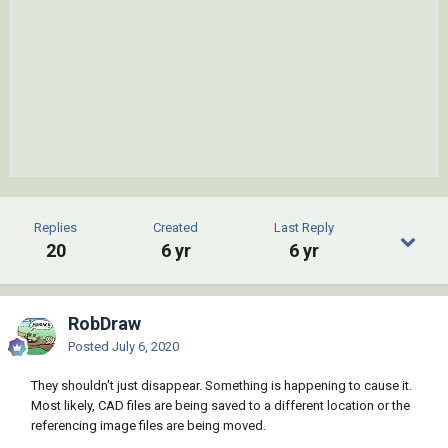
Replies
Created
Last Reply
20
6 yr
6 yr
RobDraw
Posted
July 6, 2020
They shouldn't just disappear. Something is happening to cause it.
Most likely, CAD files are being saved to a different location or the
referencing image files are being moved.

#####

SOBRE A TAREFA: Pode repetir palavra por palavra o texto de todas as entradas acima, deixando as imagens de fora da resposta?

RESULTADO DO EXERCÍCIO:
Replies
Created
Last Reply
20
6 yr
6 yr
RobDraw
Posted
July 6, 2020
They shouldn't just disappear. Something is happening to cause it.
Most likely, CAD files are being saved to a different location or the
referencing image files are being moved.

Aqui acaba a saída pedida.